Crée par Jonathan Tropper et David Schikler, et produite par Alan Ball (créateur de True Blood) et Greg Yaitanes (également réalisateur de nombreux épisodes), la série raconte l’histoire d’un ancien voleur de renom qui, après 15 années passées en prison, part rejoindre l’ancien amour de sa vie Ana dans le comté fictif de Banshee. Les évènements s’emballant dès son arrivée, il assiste à la mort du nouveau shérif, et dans un élan impulsif décide de prendre son identité.
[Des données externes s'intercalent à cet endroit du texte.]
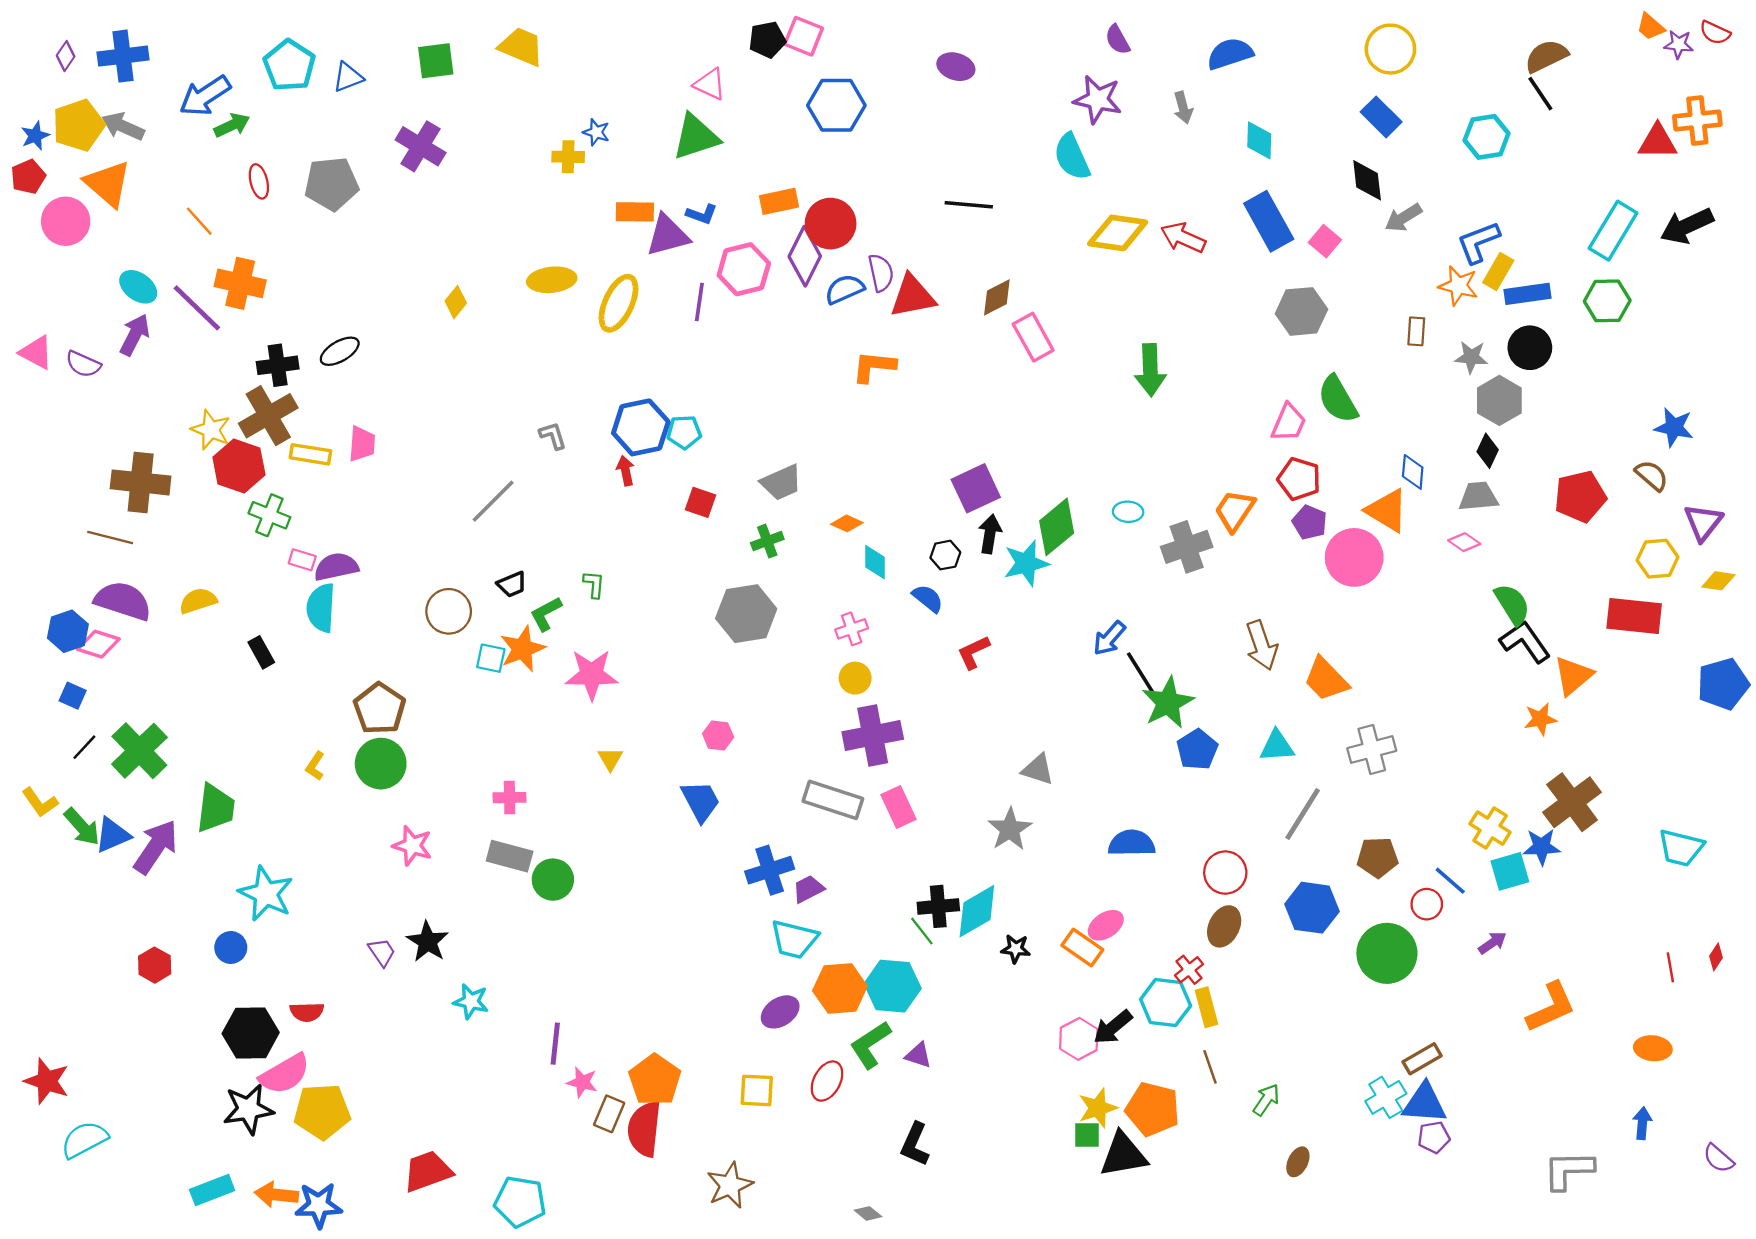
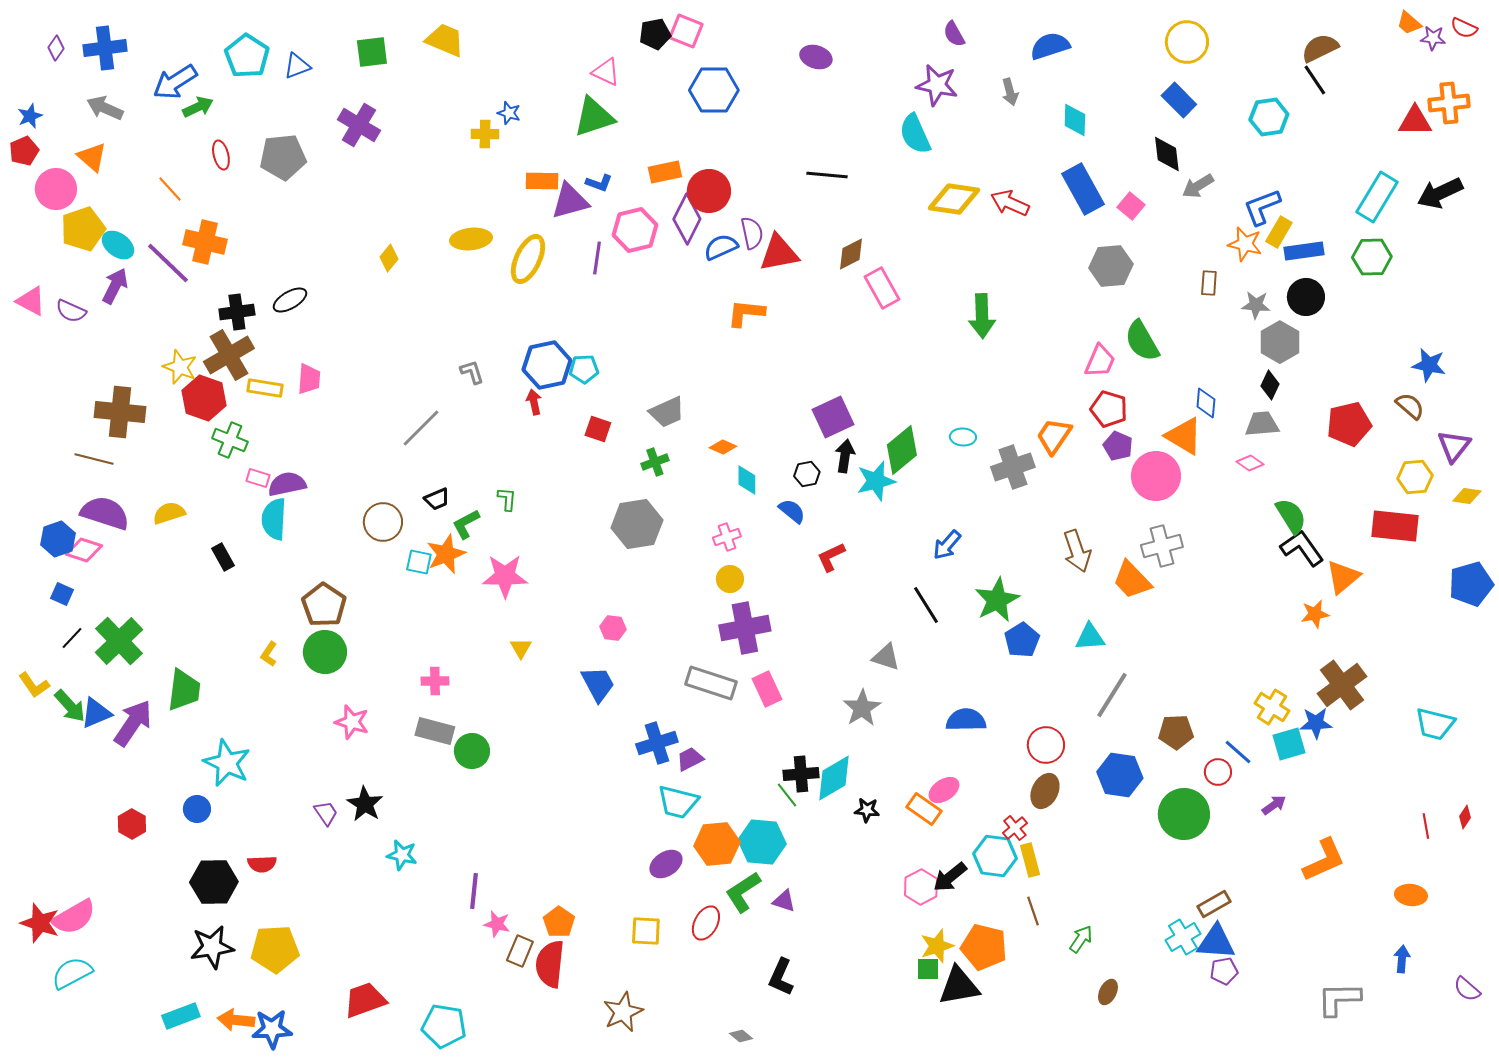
yellow pentagon: (78, 125) -> (83, 229), moved
orange triangle: (108, 184) -> (92, 157), size x0.7
black line: (1141, 673) -> (926, 605), moved
gray cross: (1372, 750) -> (1162, 546), moved
pink semicircle: (285, 1074) -> (74, 917), moved
orange pentagon: (655, 1080) -> (559, 922), size x0.7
Il devient ainsi Lucas Hood, et alors qu’il décide de recommencer une nouvelle vie son passé ainsi que celui de Ana (qui répond désormais au nom de Carrie) les rattrape, et les ennuis qui vont avec. Tout en gardant sa véritable identité secrète, il devra y faire face et s’occuper des nombreux problèmes qui animent la ville entre les différentes tribus et le mafieux local Kai Proctor. 

Le postulat de base de Banshee, volontairement « over the top », se sent dès l’introduction du premier épisode. Alors que le héros sort de prison après 15 ans d’enfermement, il se rend dans un bar, couche avec la barmaid dans une ruelle, vole une voiture, et se rend chez un ami. Celui ci lui annonce que la femme qu’il recherche a refait sa vie, et après une rapide discussion il lui donne sa nouvelle adresse tout en lui expliquant l’absurdité de son acte. Après quelques mètres à l’extérieur il se retrouve poursuivi par un tueur jusque-là encore inconnu du spectateur. S’ensuit une poursuite/fusillade en plein Manhattan, avec en point d’orgue un bus se renversant en plein boulevard. L’épisode a commencé depuis 5 minutes, et les bases sont posées avec très peu de dialogues. Cette propension à vouloir aller droit au but sans pour autant s’appesantir sur des détails insignifiants sera une des marques de fabrique de la série. Banshee est tout autant une série dramatique qu’un concentré d’action pur dans lequel chaque épisode contient son quota de combats et fusillades/poursuites en tout genres.